§ Requirement:
Rewrite the lines below, changing "collector number" to "field number" wherever it occurs and keeping everything else the same.

§ Records supplied:

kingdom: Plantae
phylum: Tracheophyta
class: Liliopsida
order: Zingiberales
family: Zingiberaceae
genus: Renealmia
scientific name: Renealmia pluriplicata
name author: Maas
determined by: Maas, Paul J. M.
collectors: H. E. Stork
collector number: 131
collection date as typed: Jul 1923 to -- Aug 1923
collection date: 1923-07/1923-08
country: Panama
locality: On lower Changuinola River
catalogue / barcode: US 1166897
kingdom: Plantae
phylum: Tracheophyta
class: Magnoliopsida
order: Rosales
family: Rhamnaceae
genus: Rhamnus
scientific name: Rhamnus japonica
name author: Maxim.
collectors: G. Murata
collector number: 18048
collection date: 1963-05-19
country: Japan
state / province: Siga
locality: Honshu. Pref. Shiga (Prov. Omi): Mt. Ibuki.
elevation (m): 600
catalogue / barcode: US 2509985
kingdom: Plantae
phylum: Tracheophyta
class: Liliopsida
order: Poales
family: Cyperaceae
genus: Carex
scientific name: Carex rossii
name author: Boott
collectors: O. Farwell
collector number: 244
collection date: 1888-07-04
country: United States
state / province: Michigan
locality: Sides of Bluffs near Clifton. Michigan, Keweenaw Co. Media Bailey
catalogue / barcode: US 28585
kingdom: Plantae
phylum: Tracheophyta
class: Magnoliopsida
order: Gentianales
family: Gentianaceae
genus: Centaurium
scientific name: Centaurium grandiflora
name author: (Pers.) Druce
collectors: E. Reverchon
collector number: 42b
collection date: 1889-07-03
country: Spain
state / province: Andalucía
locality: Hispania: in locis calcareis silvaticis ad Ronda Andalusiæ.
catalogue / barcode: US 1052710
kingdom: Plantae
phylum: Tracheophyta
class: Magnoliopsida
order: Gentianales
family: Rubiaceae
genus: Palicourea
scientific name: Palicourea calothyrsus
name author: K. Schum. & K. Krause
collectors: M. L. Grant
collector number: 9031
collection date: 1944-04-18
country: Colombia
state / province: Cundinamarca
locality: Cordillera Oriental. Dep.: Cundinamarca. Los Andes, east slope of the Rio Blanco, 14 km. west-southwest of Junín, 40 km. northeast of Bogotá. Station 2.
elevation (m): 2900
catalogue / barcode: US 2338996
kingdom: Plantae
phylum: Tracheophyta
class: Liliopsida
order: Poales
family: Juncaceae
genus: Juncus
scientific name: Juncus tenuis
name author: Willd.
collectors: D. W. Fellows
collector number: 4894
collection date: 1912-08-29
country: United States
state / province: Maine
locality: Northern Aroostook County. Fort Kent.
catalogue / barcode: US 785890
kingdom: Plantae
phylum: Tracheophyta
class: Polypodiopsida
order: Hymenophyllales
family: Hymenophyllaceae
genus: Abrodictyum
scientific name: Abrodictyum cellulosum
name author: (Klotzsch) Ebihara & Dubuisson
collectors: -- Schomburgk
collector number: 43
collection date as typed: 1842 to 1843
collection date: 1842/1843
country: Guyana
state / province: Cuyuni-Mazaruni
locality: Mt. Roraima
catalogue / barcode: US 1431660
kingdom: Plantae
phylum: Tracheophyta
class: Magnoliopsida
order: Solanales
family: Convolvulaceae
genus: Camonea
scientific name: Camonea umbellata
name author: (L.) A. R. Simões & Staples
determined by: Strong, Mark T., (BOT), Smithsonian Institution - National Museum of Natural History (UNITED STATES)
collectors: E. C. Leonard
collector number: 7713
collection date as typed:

§ Answer for this exercise:
kingdom: Plantae
phylum: Tracheophyta
class: Liliopsida
order: Zingiberales
family: Zingiberaceae
genus: Renealmia
scientific name: Renealmia pluriplicata
name author: Maas
determined by: Maas, Paul J. M.
collectors: H. E. Stork
field number: 131
collection date as typed: Jul 1923 to -- Aug 1923
collection date: 1923-07/1923-08
country: Panama
locality: On lower Changuinola River
catalogue / barcode: US 1166897
kingdom: Plantae
phylum: Tracheophyta
class: Magnoliopsida
order: Rosales
family: Rhamnaceae
genus: Rhamnus
scientific name: Rhamnus japonica
name author: Maxim.
collectors: G. Murata
field number: 18048
collection date: 1963-05-19
country: Japan
state / province: Siga
locality: Honshu. Pref. Shiga (Prov. Omi): Mt. Ibuki.
elevation (m): 600
catalogue / barcode: US 2509985
kingdom: Plantae
phylum: Tracheophyta
class: Liliopsida
order: Poales
family: Cyperaceae
genus: Carex
scientific name: Carex rossii
name author: Boott
collectors: O. Farwell
field number: 244
collection date: 1888-07-04
country: United States
state / province: Michigan
locality: Sides of Bluffs near Clifton. Michigan, Keweenaw Co. Media Bailey
catalogue / barcode: US 28585
kingdom: Plantae
phylum: Tracheophyta
class: Magnoliopsida
order: Gentianales
family: Gentianaceae
genus: Centaurium
scientific name: Centaurium grandiflora
name author: (Pers.) Druce
collectors: E. Reverchon
field number: 42b
collection date: 1889-07-03
country: Spain
state / province: Andalucía
locality: Hispania: in locis calcareis silvaticis ad Ronda Andalusiæ.
catalogue / barcode: US 1052710
kingdom: Plantae
phylum: Tracheophyta
class: Magnoliopsida
order: Gentianales
family: Rubiaceae
genus: Palicourea
scientific name: Palicourea calothyrsus
name author: K. Schum. & K. Krause
collectors: M. L. Grant
field number: 9031
collection date: 1944-04-18
country: Colombia
state / province: Cundinamarca
locality: Cordillera Oriental. Dep.: Cundinamarca. Los Andes, east slope of the Rio Blanco, 14 km. west-southwest of Junín, 40 km. northeast of Bogotá. Station 2.
elevation (m): 2900
catalogue / barcode: US 2338996
kingdom: Plantae
phylum: Tracheophyta
class: Liliopsida
order: Poales
family: Juncaceae
genus: Juncus
scientific name: Juncus tenuis
name author: Willd.
collectors: D. W. Fellows
field number: 4894
collection date: 1912-08-29
country: United States
state / province: Maine
locality: Northern Aroostook County. Fort Kent.
catalogue / barcode: US 785890
kingdom: Plantae
phylum: Tracheophyta
class: Polypodiopsida
order: Hymenophyllales
family: Hymenophyllaceae
genus: Abrodictyum
scientific name: Abrodictyum cellulosum
name author: (Klotzsch) Ebihara & Dubuisson
collectors: -- Schomburgk
field number: 43
collection date as typed: 1842 to 1843
collection date: 1842/1843
country: Guyana
state / province: Cuyuni-Mazaruni
locality: Mt. Roraima
catalogue / barcode: US 1431660
kingdom: Plantae
phylum: Tracheophyta
class: Magnoliopsida
order: Solanales
family: Convolvulaceae
genus: Camonea
scientific name: Camonea umbellata
name author: (L.) A. R. Simões & Staples
determined by: Strong, Mark T., (BOT), Smithsonian Institution - National Museum of Natural History (UNITED STATES)
collectors: E. C. Leonard
field number: 7713
collection date as typed:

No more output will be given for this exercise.